In the KJV, the word “man” in verses 28 and 29 are italicized. This means that word isn’t in the original Greek manuscripts. It was added by the translators because they believed it helped clarify what Jesus (or any other speaker) meant. I’m thankful that the translators had the integrity to include this feature in the KJV Bible, so the reader could know when something was added. There are times the italicized word does bring clarification. Many times, however, if you remove the italicized word, you will discover it makes things clearer.

Back to John 10:28-29. As I stated above, the word “man” is not in the original language. In verse 28, when you look up the word any, it can be referring to: any (man, thing, thing at all). Likewise, in verse 29, the word “no” can be referring to: no one, nothing. Therefore, let’s read John 10:28-30 this way:

“And I give unto them eternal life; and they shall never perish, neither shall any (man, thing, thing at all) pluck them out of my hand. My Father, which gave them me, is greater than all; and no one, nothing is able to pluck them out of my Father's hand. I and my Father are one.” (John 10:28-30, author’s translation)


Another one of my favorite promises of security for the believer is found in John 6.

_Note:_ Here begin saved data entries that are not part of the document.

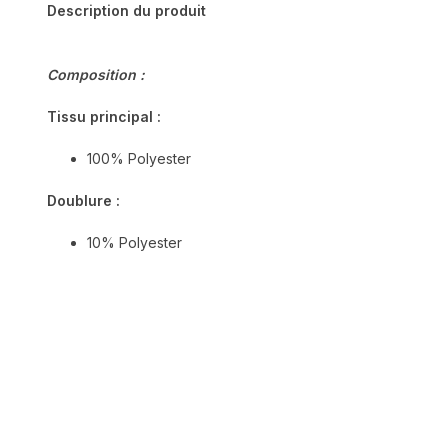
Description du produit
Composition :
Tissu principal :
100% Polyester
Doublure :
10% Polyester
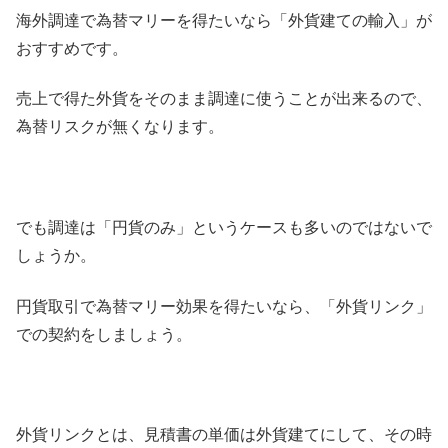
海外調達で為替マリーを得たいなら「外貨建ての輸入」が
おすすめです。
売上で得た外貨をそのまま調達に使うことが出来るので、
為替リスクが無くなります。
でも調達は「円貨のみ」というケースも多いのではないで
しょうか。
円貨取引で為替マリー効果を得たいなら、「外貨リンク」
での契約をしましょう。
外貨リンクとは、見積書の単価は外貨建てにして、その時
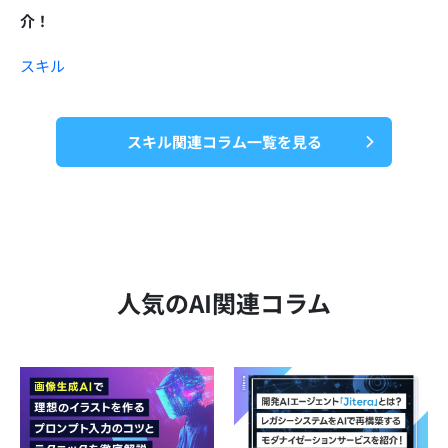
介！
スキル
スキル関連コラム一覧を見る
人気のAI関連コラム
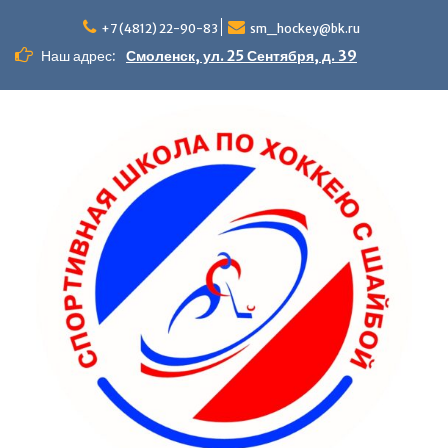
Перейти
к
+7 (4812) 22-90-83
sm_hockey@bk.ru
содержимому
Наш адрес:
Смоленск, ул. 25 Сентября, д. 39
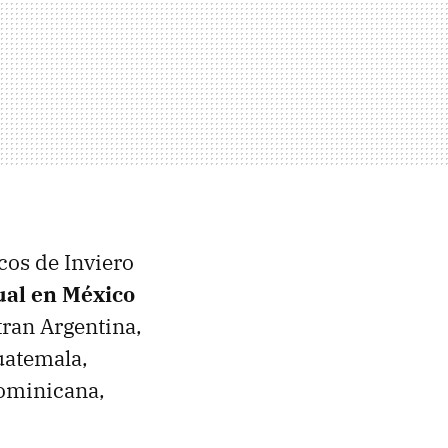
cos de Inviero
tual en México
tran Argentina,
Guatemala,
ominicana,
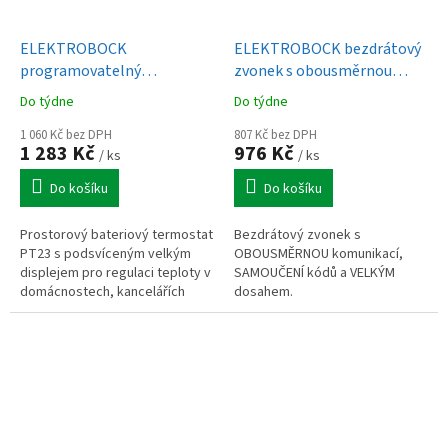
ELEKTROBOCK
ELEKTROBOCK bezdrátový
programovatelný
zvonek s obousměrnou
termostat s dotykovým
komunikací BZ911
Do týdne
Do týdne
ovládáním PT23
1 060 Kč bez DPH
807 Kč bez DPH
1 283 Kč
976 Kč
/ ks
/ ks
Do košíku
Do košíku
Prostorový bateriový termostat
Bezdrátový zvonek s
PT23 s podsvíceným velkým
OBOUSMĚRNOU komunikací,
displejem pro regulaci teploty v
SAMOUČENÍ kódů a VELKÝM
domácnostech, kancelářích
dosahem.
nebo dílnách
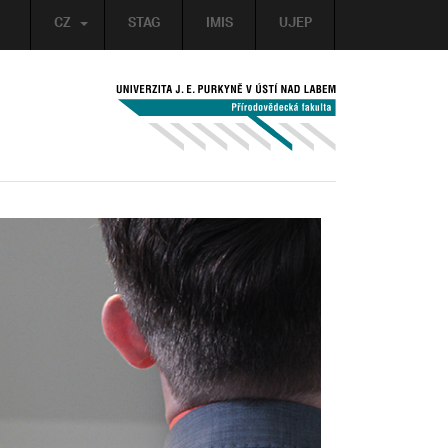
CZ
STAG
IMIS
UJEP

“All that the Father gives Me will come to Me, and the one who comes to Me I will by no means cast out. For I have come down from heaven, not to do My own will, but the will of Him who sent Me. This is the will of the Father who sent Me, that of all He has given Me I should lose nothing, but should raise it up at the last day.”(John 6:37-39)


The will of God is that every person who comes to Jesus (places their faith in Him), not be lost. In other words, your job is to come to Jesus. His job is to secure your salvation. Notice, what is being said: when you believe in Jesus, He makes your salvation His responsibility. The good work He begun in you He will complete it. You simply trust Him. These are only two examples about the promises for security given to the believer. You can also look at 1 Thessalonians 5:23-24; Philippians 1:3-6; Philippians 2:12-13; 1 Corinthians 1:4-9; 2 Timothy 2:11-13; and Jude 24.

The New Testament also offers warnings to believers. Again, to ignore these warnings or attempt to explain them away would be Biblically dishonest. Here are a few examples:


“And you, who once were alienated and enemies in your mind by wicked works, yet now He has reconciled in the body of His flesh through death, to present you holy, and blameless, and above reproach in His sight—if indeed you continue in the faith, grounded and steadfast, and are not moved away from the hope of the gospel which you heard, which was preached to every creature under heaven, of which I, Paul, became a minister.” (Colossians 1:21-23)


“Moreover, brethren, I declare to you the gospel which I preached to you, which also you received and in which you stand, by which also you are saved, if you hold fast that word which I preached to you—unless you believed in vain.” (1 Corinthians 15:1-2)


What happens if one doesn’t keep their faith in Jesus and places their faith in someone/something else? The Scriptures aren’t abundantly clear. However, that’s not enough reason for us to ignore them. It’s simply an admonition: keep your faith in Jesus. There are also Scriptures that speak about the ability for a believer to “fall away” (see 2 Thessalonians 2:1-5; 1 Timothy 4:1; and Hebrews 10:26-39).

This isn’t saying that a believer can lose their salvation, nor can they sin away their salvation. However, sin does carry dangerous consequences. When one consistently rejects the leading of the Holy Spirit and continues in sin, their heart hardens (see Hebrews 3:13). It’s possible for this individual’s heart to become so hardened they reject the Lord (see 1 John 5:16-17). The consequences of such an action are ultimately up to and known only by the Lord.

If you’re a believer, you have one simple part to play when it comes to your eternal salvation: keep your faith in Jesus. Keep looking to Jesus (see Hebrews 12:1-2). There is security and assurance for those whose heart remains steadfast in Him. Does anyone truly have an issue with encouraging believers to keep their faith in Jesus? As we look to Him, He takes care of the rest. It is there, we can truly rest.